L’hygiène de vie, de l’alimentation aux pratiques sportives régulières peuvent grandement impacter la maladie. L’alimentation anti-inflammatoire, qui évite les aliments à indice glycémique trop élevés comme le riz blanc, les produits sucrés, mais aussi la viande rouge, aiderait à réduire les effets secondaires de l’endométriose par exemple. Une autre solution, c’est le médicament. « Une bonne partie des solutions médicamenteuses passent par une solution hormonale », explique le professeur Letouzey. « Ensuite, en continuant de monter progressivement, vous avez la chirurgie, un petit peu de radio interventionnelle grâce aux nouvelles technologies ».

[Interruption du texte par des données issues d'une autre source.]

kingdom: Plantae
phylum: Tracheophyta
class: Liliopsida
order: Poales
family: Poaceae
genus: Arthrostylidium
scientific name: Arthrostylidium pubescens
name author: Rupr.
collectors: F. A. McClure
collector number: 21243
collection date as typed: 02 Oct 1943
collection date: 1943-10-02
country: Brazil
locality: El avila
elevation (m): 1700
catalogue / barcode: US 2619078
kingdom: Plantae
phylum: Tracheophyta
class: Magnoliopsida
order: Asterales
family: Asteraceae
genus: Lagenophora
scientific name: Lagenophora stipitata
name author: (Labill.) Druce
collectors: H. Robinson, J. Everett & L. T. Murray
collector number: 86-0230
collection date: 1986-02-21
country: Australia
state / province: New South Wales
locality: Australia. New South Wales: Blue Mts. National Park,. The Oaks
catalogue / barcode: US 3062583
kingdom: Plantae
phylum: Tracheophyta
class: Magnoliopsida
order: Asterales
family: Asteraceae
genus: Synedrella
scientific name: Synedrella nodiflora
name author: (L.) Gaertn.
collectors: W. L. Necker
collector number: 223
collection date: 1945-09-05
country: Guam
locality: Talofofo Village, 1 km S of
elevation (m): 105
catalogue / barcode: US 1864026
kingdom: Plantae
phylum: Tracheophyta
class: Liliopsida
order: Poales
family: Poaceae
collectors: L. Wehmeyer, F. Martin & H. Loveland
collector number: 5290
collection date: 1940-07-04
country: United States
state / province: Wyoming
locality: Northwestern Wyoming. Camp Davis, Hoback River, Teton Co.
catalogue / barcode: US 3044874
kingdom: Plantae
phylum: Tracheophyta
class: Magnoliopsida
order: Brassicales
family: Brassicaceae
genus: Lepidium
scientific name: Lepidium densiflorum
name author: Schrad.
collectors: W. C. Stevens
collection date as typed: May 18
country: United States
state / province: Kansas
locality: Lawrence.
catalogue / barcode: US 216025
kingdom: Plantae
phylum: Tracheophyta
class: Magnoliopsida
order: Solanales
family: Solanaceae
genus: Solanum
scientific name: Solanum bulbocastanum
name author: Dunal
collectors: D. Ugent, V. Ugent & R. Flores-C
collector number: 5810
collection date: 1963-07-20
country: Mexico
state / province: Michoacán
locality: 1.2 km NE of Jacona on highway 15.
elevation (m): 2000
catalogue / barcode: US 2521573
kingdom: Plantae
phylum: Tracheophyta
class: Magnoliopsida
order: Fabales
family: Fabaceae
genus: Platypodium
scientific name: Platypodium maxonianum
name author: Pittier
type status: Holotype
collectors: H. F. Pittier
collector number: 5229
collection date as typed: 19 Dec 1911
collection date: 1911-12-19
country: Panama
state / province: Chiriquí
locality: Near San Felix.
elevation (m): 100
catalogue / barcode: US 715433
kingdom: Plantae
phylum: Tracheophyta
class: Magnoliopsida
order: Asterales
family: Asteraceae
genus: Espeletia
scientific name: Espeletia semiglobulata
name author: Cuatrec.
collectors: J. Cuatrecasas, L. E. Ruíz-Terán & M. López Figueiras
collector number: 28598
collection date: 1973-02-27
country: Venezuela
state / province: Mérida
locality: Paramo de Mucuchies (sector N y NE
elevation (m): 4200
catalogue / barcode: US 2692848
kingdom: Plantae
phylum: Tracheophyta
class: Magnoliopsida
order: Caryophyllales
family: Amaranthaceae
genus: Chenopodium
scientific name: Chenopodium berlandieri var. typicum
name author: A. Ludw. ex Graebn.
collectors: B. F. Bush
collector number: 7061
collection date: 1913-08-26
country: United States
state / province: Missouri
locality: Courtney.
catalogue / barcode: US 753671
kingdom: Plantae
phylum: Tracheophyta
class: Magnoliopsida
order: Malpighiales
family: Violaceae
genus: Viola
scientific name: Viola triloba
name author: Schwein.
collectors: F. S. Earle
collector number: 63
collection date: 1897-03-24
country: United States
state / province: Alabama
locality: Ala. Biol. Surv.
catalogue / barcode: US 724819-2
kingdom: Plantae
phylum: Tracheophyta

L'endométriose touche aussi la fertilité
Et en parallèle, il y a tout le volet qui touche à la reproduction. L’endométriose impacte parfois la fertilité, soit mécaniquement, en touchant l’appareil reproductif, soit sexuellement, par de fortes douleurs lors de rapports ou une perte de libido. Jess, par exemple, a dû passer par une procréation médicalement assistée (PMA) : « Le parcours a été difficile aussi bien physiquement que psychologiquement à cause des traitements divers et variés et des échecs liés à mon endométriose. »
Pourtant, pour le professeur Latouzey, un désir de grossesse peut être vue comme une opportunité : « Quand on est enceinte, on n’a pas de règles pendant neuf mois, douze si on allaite. Comme l’un des traitements préconisés contre l’endométriose, c’est l’aménorrhée, l’absence de règle, la plupart du temps une grossesse aide à réduire la maladie. » La kinésithérapie, l’aide psychologique, la médecine de la douleur peuvent également être des solutions proposées aux patientes.
"Une vraie révolution"
« S’il y a une chose qui me réjouit, c’est qu’on a un véritable rajeunissement à la fois de la patientèle et des soignants », indique le médecin. « Aujourd’hui, on a des patientes de 18 ans qui viennent consulter, ce qui permet une prise en charge plus rapide. Potentiellement, vous ne verrez plus ces personnes après la consultation, mais on les aura peut-être sauvées d’une suite de problèmes à vie. Et ça, pour moi qui ai vu pendant des années des patientes avec des quantités importantes de symptômes et de problèmes de santé découlant de l’endométriose, c’est une vraie révolution. »
Note de la rédaction : Si l’endométriose est susceptible de toucher toutes les personnes qui possèdent un utérus indépendamment du genre, nous avons principalement utilisé le féminin pour faciliter la compréhension de cet article.